» **What is required**:
Transcribe, word for word and without additions, each line below from the one containing "middle dip: (376, 315)" through the one containing "middle tip: (1759, 1349)", both ends included.
======== Data excerpts
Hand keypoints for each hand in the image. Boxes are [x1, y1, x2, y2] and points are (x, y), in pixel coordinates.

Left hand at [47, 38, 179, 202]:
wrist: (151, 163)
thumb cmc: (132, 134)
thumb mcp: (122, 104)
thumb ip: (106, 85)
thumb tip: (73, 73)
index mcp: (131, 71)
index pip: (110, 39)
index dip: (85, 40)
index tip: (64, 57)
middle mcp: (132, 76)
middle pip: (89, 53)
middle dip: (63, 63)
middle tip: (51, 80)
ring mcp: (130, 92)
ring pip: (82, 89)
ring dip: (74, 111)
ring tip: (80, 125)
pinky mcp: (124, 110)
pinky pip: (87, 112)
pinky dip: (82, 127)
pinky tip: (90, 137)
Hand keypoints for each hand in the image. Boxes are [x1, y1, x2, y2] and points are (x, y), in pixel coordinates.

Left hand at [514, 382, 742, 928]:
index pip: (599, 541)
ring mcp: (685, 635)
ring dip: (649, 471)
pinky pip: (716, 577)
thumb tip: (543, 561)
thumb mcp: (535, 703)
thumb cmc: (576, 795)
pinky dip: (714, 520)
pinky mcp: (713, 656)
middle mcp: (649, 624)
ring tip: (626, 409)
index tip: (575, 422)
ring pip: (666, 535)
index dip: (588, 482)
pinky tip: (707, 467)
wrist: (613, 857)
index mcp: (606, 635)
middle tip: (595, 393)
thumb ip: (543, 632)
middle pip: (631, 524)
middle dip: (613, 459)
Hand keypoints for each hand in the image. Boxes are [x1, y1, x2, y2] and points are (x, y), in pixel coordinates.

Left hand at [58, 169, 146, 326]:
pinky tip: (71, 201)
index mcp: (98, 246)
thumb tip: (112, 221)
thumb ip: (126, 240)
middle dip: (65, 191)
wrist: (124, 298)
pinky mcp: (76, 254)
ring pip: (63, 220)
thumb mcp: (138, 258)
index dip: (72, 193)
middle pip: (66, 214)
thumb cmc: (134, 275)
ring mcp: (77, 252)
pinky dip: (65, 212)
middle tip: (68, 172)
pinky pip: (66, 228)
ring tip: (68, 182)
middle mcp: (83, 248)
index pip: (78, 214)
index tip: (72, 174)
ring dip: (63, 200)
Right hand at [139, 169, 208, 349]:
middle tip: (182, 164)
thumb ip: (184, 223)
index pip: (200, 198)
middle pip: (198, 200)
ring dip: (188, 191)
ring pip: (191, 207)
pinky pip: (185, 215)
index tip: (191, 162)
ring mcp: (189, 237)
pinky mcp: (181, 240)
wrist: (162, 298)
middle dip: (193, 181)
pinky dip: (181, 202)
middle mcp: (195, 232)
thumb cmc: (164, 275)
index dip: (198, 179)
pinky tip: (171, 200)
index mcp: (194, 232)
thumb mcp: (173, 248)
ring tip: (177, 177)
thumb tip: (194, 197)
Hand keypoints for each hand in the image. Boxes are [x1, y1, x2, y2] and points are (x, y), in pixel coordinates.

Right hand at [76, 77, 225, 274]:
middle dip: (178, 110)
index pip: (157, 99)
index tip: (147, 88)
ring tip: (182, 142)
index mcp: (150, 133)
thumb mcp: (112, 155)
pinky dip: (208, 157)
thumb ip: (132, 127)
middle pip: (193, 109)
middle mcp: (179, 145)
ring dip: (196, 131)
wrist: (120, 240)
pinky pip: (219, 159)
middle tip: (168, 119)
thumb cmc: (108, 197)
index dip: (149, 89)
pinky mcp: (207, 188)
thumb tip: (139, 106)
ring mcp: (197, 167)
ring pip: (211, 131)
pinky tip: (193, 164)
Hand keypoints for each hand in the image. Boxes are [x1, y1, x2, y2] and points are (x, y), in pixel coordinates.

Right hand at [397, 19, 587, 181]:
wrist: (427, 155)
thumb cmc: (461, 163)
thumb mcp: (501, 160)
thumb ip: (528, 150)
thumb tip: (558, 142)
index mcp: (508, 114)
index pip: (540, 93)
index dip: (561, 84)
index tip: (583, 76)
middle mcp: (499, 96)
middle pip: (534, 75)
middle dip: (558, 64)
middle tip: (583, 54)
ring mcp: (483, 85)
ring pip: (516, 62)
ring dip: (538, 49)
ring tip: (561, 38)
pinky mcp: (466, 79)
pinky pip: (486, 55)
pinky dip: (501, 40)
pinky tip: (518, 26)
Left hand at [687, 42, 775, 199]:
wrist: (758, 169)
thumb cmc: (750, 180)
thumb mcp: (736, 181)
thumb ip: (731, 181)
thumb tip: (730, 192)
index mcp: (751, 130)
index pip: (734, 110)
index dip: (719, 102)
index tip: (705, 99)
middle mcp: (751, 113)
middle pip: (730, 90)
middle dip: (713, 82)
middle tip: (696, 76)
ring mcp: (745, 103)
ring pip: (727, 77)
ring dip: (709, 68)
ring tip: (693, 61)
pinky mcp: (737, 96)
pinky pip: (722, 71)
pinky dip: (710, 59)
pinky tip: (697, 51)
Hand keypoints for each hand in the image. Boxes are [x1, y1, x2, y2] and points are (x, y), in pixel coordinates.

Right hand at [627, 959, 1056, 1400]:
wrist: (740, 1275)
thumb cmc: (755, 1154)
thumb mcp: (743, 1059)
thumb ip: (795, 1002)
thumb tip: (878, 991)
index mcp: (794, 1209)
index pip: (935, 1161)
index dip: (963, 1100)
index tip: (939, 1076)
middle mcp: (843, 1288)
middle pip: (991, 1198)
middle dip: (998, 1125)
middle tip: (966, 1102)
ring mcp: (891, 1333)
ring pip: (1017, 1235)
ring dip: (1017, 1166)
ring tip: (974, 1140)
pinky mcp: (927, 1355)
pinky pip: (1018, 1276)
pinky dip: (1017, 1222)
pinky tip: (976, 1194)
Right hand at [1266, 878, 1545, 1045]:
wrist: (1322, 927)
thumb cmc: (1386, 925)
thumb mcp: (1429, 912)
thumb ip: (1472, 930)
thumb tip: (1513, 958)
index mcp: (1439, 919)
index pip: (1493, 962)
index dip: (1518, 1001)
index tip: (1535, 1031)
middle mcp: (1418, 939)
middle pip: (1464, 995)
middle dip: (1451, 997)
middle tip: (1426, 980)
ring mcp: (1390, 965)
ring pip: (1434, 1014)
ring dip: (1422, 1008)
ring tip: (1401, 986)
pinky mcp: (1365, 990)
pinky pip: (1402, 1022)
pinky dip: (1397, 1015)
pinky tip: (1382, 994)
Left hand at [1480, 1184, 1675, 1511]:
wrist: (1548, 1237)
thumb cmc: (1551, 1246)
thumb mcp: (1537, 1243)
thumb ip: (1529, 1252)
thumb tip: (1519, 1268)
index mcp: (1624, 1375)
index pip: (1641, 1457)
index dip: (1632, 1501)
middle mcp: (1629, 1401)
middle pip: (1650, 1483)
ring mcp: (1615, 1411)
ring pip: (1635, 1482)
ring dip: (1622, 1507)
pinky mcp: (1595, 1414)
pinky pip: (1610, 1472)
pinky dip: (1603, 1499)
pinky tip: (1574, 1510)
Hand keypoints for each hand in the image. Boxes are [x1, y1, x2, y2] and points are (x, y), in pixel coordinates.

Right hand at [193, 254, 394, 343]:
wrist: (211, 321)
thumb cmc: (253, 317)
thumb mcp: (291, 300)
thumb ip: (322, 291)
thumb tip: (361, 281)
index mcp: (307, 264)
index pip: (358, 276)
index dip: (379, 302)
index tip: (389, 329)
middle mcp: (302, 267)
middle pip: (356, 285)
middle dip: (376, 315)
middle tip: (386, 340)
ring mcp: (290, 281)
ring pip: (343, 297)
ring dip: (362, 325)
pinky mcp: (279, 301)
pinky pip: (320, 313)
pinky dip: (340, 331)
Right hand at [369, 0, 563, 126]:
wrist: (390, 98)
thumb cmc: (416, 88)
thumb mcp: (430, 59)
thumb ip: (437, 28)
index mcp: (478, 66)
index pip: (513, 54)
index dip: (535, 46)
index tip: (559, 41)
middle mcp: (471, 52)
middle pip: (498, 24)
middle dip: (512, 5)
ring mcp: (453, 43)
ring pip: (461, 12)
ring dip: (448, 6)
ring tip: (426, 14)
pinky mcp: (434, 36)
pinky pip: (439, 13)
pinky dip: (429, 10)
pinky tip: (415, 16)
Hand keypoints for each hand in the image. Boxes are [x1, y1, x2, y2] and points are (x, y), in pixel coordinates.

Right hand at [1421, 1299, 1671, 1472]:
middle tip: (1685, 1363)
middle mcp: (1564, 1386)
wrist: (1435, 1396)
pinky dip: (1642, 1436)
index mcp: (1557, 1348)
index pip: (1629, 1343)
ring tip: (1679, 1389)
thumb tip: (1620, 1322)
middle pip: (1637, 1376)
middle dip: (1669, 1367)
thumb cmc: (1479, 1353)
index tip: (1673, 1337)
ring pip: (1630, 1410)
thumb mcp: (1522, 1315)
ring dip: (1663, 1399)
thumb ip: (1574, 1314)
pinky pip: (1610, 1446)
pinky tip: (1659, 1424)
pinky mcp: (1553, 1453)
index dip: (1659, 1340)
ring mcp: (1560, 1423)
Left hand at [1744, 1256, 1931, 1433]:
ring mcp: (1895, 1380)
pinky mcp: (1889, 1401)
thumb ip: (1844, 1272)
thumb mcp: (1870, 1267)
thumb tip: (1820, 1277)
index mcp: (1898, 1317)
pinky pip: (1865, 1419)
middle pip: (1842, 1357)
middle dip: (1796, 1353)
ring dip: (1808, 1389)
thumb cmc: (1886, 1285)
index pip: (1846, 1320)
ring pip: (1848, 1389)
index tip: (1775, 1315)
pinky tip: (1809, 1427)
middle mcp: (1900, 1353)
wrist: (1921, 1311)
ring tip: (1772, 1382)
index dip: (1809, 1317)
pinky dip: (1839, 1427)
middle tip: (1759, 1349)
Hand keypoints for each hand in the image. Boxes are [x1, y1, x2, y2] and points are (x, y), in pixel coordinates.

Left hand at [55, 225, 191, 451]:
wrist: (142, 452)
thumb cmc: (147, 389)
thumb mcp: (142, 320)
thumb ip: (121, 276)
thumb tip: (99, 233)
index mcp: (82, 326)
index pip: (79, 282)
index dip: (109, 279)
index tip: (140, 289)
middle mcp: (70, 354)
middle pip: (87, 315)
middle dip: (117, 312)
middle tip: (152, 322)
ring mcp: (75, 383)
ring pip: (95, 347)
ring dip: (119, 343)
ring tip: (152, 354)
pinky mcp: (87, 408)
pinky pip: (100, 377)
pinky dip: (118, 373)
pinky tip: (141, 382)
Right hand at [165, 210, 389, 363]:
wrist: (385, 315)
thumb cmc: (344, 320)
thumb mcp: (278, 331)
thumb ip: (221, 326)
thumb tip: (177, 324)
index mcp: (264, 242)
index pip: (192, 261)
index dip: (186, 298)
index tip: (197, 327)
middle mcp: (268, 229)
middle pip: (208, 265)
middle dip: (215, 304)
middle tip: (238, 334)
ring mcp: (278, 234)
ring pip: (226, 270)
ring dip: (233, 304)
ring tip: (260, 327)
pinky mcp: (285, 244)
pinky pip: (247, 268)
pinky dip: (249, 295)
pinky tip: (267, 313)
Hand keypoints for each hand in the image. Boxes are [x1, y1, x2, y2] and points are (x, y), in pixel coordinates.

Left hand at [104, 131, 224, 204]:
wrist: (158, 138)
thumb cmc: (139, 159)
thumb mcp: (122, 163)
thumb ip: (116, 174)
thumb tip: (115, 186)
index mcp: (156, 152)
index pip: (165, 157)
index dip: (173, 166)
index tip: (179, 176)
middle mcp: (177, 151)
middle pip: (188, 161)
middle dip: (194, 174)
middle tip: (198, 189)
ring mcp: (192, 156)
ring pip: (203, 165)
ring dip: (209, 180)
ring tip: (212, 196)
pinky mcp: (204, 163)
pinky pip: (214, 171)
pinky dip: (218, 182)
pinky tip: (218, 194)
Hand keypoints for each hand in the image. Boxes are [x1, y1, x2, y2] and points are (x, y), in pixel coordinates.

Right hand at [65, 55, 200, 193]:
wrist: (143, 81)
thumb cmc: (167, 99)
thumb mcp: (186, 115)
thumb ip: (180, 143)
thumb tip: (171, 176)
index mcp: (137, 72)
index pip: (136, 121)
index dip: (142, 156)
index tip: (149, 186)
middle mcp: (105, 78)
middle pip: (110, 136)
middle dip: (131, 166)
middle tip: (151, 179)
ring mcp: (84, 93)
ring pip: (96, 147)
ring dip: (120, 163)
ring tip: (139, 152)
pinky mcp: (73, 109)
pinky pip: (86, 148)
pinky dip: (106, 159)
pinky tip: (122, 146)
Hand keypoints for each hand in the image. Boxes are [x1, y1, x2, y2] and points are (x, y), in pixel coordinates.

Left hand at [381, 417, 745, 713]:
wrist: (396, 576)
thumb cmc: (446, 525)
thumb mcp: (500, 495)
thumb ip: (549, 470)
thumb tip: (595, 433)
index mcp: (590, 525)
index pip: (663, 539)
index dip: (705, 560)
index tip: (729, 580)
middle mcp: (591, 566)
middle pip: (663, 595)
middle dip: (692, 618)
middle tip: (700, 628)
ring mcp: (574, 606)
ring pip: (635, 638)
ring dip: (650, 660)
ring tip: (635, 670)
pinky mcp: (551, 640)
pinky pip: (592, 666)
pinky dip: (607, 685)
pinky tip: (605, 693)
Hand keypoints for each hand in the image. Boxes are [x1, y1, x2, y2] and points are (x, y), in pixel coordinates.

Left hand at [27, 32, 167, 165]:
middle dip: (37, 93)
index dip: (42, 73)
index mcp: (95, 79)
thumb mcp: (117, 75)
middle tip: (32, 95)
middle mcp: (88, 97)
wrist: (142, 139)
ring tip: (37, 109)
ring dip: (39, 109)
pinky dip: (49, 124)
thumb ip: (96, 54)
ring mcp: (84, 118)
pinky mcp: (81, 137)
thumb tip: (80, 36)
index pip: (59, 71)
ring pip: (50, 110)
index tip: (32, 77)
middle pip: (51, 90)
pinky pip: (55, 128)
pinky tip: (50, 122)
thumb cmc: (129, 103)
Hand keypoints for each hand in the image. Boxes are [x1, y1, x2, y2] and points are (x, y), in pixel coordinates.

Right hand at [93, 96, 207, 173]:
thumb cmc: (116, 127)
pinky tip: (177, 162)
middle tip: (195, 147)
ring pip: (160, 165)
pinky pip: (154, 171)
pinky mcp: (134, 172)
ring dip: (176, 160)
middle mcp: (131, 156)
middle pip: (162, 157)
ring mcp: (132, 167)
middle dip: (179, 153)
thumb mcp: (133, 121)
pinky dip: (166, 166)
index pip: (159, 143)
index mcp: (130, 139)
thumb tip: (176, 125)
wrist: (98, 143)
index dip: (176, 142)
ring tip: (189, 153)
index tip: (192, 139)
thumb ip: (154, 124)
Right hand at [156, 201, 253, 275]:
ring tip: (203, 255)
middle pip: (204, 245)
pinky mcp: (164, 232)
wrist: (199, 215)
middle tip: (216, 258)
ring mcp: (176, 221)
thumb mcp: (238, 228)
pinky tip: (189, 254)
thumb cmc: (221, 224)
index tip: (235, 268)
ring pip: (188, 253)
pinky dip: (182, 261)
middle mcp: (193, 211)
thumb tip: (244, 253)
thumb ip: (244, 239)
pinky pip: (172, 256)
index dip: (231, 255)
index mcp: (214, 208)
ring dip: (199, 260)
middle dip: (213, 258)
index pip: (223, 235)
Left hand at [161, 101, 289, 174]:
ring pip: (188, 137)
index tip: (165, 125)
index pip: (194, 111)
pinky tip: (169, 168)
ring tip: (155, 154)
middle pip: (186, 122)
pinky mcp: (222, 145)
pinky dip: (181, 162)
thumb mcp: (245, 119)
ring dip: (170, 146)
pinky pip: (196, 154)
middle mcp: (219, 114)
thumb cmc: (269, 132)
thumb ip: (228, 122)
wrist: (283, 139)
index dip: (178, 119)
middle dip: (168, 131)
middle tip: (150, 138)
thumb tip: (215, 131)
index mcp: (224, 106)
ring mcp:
================
» **Output for this task**:
middle dip: (376, 315)
middle tip: (386, 340)
ring mcp: (290, 281)
ring pip: (343, 297)
ring dip: (362, 325)
pinky mcp: (279, 301)
pinky pip: (320, 313)
pinky dip: (340, 331)
Right hand at [369, 0, 563, 126]:
wrist: (390, 98)
thumb cmc: (416, 88)
thumb mcp: (430, 59)
thumb ip: (437, 28)
index mcp: (478, 66)
index pip: (513, 54)
index dip: (535, 46)
index tip: (559, 41)
middle mcp: (471, 52)
middle pip: (498, 24)
middle dip: (512, 5)
ring mcp: (453, 43)
ring pip: (461, 12)
ring dip: (448, 6)
ring tip: (426, 14)
pinky mcp: (434, 36)
pinky pip: (439, 13)
pinky dip: (429, 10)
pinky tip: (415, 16)
Hand keypoints for each hand in the image. Boxes are [x1, y1, x2, y2] and points are (x, y), in pixel coordinates.

Right hand at [1421, 1299, 1671, 1472]:
middle tip: (1685, 1363)
middle mcp: (1564, 1386)
wrist: (1435, 1396)
pinky dip: (1642, 1436)
index mcp: (1557, 1348)
index pip: (1629, 1343)
ring tip: (1679, 1389)
thumb tip: (1620, 1322)
middle pip: (1637, 1376)
middle dip: (1669, 1367)
thumb cmc: (1479, 1353)
index tip: (1673, 1337)
ring pip: (1630, 1410)
thumb mcp: (1522, 1315)
ring dip: (1663, 1399)
thumb ip: (1574, 1314)
pinky pip: (1610, 1446)
pinky tip: (1659, 1424)
pinky mcp: (1553, 1453)
index dip: (1659, 1340)
ring mcp: (1560, 1423)
Left hand at [1744, 1256, 1931, 1433]:
ring mcp: (1895, 1380)
pinky mcp: (1889, 1401)
thumb ip: (1844, 1272)
thumb mcp: (1870, 1267)
thumb tip: (1820, 1277)
index mcp: (1898, 1317)
pinky pip: (1865, 1419)
middle pip: (1842, 1357)
middle dip: (1796, 1353)
ring dip: (1808, 1389)
thumb cmc: (1886, 1285)
index pip: (1846, 1320)
ring pip: (1848, 1389)
index tip: (1775, 1315)
pinky tip: (1809, 1427)
middle mcp: (1900, 1353)
wrist: (1921, 1311)
ring tip: (1772, 1382)
index dip: (1809, 1317)
pinky dip: (1839, 1427)
middle tip: (1759, 1349)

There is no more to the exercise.